Recent study of SSEs is focused on RT ionic conductivites, higher charge-transport efficiency. Why is that? There are three major market demands for EES which are transportation, grid storage, and residential power-backup applications. This means, in the future, we need to concern about practical issues like safety problems.

Now, all solid-state processing uses bipolar electrodes, which make grid storage be larger and increase energy density. Also, Multiple electrolyte and electrolyte-electrode interface designs enable the long-term, dendrite-free cycling of energy-dense metals, so primary requirements for SSEs will be decreasing the cost of weight, increasing efficiency of interfacial ion transport, environmental stability and long-term chemical, structural and mechanical stabilities

In historical views, SSEs started about 200 years ago by Micheal Faraday, however most of the design concepts emerged in 1960s with classifing SSEs by SIEs(solid inorganic electrolytes) and SPEs(solid polymer electrolytes)

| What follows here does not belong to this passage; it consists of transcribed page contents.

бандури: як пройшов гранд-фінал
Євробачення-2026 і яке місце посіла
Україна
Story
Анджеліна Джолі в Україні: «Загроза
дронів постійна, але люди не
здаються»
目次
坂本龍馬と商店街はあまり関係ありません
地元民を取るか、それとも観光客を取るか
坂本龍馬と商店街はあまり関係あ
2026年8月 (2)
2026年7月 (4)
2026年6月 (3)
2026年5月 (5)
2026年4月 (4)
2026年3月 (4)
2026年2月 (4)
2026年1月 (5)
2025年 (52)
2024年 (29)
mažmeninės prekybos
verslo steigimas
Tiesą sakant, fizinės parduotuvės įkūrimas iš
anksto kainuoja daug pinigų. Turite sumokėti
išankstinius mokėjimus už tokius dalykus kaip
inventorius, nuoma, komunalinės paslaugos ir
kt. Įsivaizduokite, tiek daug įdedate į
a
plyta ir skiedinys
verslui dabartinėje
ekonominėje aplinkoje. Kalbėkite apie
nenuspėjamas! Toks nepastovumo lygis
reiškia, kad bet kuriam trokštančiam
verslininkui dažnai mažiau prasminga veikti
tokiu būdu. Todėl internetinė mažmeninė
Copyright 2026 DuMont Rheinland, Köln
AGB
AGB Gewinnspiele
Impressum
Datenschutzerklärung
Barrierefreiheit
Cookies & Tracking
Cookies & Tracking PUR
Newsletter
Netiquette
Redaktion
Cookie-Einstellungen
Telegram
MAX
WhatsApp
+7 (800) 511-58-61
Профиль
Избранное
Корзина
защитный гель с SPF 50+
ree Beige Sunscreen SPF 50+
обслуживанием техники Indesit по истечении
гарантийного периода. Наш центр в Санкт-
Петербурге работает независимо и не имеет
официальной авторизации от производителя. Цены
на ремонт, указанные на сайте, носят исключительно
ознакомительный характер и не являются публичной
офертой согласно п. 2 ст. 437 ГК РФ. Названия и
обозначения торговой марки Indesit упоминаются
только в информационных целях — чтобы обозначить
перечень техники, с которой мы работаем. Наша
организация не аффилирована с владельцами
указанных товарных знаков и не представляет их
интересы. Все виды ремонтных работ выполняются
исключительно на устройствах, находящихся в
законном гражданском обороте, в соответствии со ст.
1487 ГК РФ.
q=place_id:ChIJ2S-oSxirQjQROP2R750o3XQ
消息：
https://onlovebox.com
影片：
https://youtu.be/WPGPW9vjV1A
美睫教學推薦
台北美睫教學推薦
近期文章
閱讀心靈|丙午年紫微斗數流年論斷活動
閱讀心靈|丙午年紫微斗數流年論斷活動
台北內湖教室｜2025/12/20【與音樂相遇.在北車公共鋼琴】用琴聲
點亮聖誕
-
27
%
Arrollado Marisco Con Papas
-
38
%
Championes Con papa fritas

Properties of SIEs and SPEs

Pros and cons for SIEs and SPEs are shown by table in below.

  SIEs SPEs
Pros - high ionic conductivites
- high moduli
- wide and high electrochemical stability windows
- excellent thermal stability		 - ease of synthesis
- chemical stability
- low cost
- compatibility with large-scale manufacturing process
- mechanical toughness
Cons - manufacturing difficulties (such as fragility on large areas)
- poor interfacial charge transport (compared with liquid electrolytes
- risk of metal dendrite growth along grain boundaries at low current densities
- high cost
- poor environmental stability		 - low dielectric constant -> hard to facilitate ion-pair dissocation
- crystaline lattice hinder the motion of cation

To overcome these challenges, SIE materials have been designed to enable elevated ionic conductivity (but ionic conductivity of SIEs is pros… No idea..) or more fundamentally, decreasing electrostatic forces1 which drop the transportation and ion conductivity within the material by increasing distance between the mobile cation and neighbouring anions.

The process responsible for ion-pair dissociation for SPE materials , even if we use PEO, PAN, PMMA, etc in which the electron-withdrawing groups enable ion-pair dissocation, lead to dynamic association between mobile cations and the long-chain molecules. That is why crystaline lattice disturb the motion of cation. Therefore, to conquest these issues, there are physical and chemical strategies to design SPEs that frustrate crystallization to enable acceptable ionic conductivities.

As above, there are distinct advantage and disadvantage of each material. If we make the formation of SIE-SPE composites which has both good features, It will be attractive step. For example, addition of inert inorganic particles (SIEs) into ion-conductive engineering polymers such as PEO (SPEs) increases the mechanical strength and thermal stability etc. Over past 5 years, lots of remedies of various SSEs has emerged. those areas of study aslo include the mechanical heterogenity. Still, there are two major materials that we classify, the interest of composites will cross these boundaries.

  1. Coulomb Force ($=\frac{q_1q_2}{\epsilon r^2}$). Therefore, increasing distance will drop it.